得点シーンにおいても、初期の約束事の連動性が成果に繋がったことがよく分かる場面である。パトリッキと広瀬を外側に広げ、それによってSBも引き出す。そして、扇原と井手口がポジションをずらして出てくるタイミングに対し、森島がそのズレに走り込む。井手口しか対応できない状況となったことで、原が背後へ侵入してフィニッシュへ持ち込んだ。

つぶやき

  • 先制点に至る場面では、「どこを嫌がるべきか」という認識がチーム内で統一されていなかった。酒井から配球されるのが嫌なのか、それともパトリッキが外に開くことでセンターバックまで引き出されるのが嫌なのか——どちらを警戒すべきかが、前半の段階から明らかに後者であった(WBを釣り出されたが、幸いにも神戸の中盤が中央へ侵入してこなかった場面が幾度となくあった)。にもかかわらず、CB→SBという二度追いの対応ではなく、単発かつすべてのプレスに付き合ってしまった時点で勝負は決していた。プレスにおける経験値の差が顕著であり、永井であればCBを切りながらSBに寄せるといった対処で対応できたはずだ。守備技術についても、数をこなすことで身につけていく段階である。
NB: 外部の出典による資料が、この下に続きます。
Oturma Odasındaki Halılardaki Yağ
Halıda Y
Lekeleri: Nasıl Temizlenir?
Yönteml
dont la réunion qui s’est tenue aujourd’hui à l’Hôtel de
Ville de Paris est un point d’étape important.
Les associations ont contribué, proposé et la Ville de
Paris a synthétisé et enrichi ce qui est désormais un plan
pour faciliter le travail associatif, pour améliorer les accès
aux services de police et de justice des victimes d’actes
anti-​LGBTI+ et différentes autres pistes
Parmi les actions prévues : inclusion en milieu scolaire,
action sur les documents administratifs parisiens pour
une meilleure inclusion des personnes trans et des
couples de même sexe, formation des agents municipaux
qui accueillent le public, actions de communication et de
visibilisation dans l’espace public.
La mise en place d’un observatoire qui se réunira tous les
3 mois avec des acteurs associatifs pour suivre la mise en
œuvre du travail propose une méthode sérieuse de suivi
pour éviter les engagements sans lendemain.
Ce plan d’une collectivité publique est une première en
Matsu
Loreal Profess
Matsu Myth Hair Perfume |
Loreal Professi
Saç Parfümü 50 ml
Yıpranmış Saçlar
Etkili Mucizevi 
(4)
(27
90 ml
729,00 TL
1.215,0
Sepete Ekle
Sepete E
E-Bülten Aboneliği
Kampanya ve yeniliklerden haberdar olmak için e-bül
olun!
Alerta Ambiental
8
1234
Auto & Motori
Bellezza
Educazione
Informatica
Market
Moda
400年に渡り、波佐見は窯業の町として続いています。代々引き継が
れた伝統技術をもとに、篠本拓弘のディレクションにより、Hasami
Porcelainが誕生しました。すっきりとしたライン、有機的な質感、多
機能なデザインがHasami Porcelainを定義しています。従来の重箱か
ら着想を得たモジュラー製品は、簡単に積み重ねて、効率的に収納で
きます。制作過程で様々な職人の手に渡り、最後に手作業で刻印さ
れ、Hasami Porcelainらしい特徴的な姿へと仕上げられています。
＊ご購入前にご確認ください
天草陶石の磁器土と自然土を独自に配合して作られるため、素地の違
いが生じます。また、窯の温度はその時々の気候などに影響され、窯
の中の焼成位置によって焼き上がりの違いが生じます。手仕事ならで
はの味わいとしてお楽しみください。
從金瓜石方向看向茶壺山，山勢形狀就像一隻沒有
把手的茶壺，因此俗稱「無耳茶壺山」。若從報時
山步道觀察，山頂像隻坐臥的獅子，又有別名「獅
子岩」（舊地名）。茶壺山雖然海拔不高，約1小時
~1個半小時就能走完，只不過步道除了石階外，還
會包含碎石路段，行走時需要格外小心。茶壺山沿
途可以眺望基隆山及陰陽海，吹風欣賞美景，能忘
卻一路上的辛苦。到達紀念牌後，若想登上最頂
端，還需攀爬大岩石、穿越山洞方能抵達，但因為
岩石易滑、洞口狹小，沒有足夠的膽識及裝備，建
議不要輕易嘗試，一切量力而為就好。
  • この試合における名古屋の問題は、強度の不足やパスが繋がらないといった現象自体よりも、それらを引き起こす要因にあった。つまり、技術の問題ではなく、戦術的な約束事を無視したプレー選択が原因だったということである。振り返ってみると、プレーそのものの精度よりも「選択の精度」が低かったために、ボールが回収できず、繋がらなかった。スタッフも含めて準備してきた攻略プランや実行方法があったにもかかわらず、それを無視してしまった点が切ない。選手個々が自己を見つめ直すには、極めて示唆に富んだ試合だった。
  • 国立での清水戦も同様であり、「ズレの作り方は理解している。あとは相手よりも早くズラすだけ」という段階にまで落とし込まれていた。原の得点は、前半に設定された決まりごとを全員が共通理解し、それを相手よりも一足先に遂行した結果である。そのプロセスには再現性が十分に備わっていた。